** begin Dataset extract **

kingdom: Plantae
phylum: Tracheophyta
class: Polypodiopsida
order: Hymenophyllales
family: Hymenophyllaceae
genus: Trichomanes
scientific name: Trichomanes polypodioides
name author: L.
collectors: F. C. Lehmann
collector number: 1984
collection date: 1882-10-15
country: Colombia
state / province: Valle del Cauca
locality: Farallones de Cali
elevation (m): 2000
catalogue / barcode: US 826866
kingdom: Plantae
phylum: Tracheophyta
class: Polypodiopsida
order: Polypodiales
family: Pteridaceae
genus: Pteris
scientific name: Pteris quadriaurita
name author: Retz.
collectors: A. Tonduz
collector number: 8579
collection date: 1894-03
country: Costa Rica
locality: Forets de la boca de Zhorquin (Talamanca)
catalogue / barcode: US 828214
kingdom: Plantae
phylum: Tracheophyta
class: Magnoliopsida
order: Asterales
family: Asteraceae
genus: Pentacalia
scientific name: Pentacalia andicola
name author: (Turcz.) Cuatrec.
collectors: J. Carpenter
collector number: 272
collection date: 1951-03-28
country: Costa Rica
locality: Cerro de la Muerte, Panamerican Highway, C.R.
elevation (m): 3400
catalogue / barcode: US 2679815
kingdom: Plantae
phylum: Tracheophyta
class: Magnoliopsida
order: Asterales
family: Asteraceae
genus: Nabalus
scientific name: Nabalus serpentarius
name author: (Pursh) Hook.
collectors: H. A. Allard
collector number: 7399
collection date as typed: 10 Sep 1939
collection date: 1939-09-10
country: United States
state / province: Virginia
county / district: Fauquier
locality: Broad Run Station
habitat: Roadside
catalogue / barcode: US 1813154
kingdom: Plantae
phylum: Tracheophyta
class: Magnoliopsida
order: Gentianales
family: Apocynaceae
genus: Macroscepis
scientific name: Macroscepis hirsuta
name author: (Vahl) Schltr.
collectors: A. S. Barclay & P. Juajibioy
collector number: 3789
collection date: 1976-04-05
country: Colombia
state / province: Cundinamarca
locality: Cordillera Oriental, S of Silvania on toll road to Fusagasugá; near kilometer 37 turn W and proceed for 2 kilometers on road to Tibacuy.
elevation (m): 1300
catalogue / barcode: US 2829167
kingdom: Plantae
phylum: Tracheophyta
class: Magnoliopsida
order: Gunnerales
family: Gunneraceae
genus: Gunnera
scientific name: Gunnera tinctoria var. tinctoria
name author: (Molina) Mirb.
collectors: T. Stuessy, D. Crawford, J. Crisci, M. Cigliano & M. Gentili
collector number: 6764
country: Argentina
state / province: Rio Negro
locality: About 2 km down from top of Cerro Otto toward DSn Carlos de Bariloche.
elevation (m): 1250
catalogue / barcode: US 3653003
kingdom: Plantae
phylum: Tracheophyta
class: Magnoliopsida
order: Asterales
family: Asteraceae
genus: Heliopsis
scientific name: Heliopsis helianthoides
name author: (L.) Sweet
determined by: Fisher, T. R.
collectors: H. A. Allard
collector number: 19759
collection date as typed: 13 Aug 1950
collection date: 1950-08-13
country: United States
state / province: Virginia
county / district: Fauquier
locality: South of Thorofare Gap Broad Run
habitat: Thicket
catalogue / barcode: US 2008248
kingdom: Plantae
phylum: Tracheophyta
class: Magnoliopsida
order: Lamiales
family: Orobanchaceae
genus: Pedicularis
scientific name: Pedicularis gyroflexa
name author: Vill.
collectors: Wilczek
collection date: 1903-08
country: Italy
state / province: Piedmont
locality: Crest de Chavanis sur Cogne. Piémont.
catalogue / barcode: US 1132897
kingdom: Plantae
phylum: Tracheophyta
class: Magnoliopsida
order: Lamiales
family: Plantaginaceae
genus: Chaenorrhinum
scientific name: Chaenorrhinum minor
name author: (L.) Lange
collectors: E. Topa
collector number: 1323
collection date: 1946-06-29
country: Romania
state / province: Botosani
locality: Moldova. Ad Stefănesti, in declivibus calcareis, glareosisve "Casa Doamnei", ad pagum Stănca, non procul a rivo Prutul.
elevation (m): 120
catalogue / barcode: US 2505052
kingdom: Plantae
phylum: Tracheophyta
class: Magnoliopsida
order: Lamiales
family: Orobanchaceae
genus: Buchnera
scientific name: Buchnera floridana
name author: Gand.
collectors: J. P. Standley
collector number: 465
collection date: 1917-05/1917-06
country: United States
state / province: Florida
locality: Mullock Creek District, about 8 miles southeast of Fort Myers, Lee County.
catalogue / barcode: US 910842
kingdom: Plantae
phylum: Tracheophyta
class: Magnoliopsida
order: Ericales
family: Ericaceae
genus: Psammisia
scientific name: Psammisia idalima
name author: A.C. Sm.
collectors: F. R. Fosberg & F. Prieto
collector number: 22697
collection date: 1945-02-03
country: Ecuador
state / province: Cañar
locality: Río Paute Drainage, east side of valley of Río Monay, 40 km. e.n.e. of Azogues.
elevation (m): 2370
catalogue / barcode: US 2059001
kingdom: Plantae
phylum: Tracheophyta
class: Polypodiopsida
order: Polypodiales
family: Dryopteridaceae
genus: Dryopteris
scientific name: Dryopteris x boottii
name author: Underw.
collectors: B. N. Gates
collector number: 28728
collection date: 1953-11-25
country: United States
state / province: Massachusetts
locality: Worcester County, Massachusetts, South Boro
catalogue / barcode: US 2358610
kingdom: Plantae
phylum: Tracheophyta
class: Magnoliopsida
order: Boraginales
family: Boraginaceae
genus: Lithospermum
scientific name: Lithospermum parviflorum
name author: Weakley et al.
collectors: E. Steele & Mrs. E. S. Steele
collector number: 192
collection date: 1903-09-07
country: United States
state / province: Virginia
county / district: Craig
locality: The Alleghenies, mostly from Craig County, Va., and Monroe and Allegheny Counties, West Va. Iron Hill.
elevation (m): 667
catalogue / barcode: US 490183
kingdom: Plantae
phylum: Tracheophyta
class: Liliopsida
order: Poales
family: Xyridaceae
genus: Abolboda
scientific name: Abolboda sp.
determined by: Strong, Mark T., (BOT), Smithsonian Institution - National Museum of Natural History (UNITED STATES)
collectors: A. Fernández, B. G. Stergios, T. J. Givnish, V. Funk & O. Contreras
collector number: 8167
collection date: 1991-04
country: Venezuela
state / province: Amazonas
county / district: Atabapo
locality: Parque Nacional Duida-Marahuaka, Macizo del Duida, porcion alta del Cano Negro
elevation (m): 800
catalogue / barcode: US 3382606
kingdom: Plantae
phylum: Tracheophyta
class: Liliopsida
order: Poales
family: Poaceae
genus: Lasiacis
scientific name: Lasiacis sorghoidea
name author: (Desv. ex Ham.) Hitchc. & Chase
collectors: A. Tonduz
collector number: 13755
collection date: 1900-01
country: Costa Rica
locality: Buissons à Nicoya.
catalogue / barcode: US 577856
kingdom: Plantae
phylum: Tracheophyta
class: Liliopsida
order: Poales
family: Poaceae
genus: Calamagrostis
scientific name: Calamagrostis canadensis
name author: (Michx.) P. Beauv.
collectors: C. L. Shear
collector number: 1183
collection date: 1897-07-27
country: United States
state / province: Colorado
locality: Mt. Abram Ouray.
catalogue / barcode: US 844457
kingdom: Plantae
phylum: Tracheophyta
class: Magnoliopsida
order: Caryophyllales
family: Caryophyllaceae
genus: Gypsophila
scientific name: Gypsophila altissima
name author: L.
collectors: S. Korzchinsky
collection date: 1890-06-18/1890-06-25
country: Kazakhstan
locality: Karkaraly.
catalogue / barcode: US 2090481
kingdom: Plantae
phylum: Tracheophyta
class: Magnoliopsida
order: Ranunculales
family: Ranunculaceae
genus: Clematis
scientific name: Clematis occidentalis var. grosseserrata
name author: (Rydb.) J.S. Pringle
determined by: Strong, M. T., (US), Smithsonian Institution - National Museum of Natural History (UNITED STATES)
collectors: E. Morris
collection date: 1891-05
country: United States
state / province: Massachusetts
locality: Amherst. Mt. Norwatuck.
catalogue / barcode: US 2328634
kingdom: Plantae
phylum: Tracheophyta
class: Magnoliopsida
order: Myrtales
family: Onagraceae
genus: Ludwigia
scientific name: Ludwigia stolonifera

** end Dataset extract **

__Task details__.
Put every line of the entries above, from the line containing "scientific name: Gypsophila altissima" down to the line containing "scientific name: Clematis", into a JSON list of strings, with one string per line and both of those lines included. Leave out any blank lines.

__Reply__.
[
  "scientific name: Gypsophila altissima",
  "name author: L.",
  "collectors: S. Korzchinsky",
  "collection date: 1890-06-18/1890-06-25",
  "country: Kazakhstan",
  "locality: Karkaraly.",
  "catalogue / barcode: US 2090481",
  "kingdom: Plantae",
  "phylum: Tracheophyta",
  "class: Magnoliopsida",
  "order: Ranunculales",
  "family: Ranunculaceae",
  "genus: Clematis",
  "scientific name: Clematis occidentalis var. grosseserrata"
]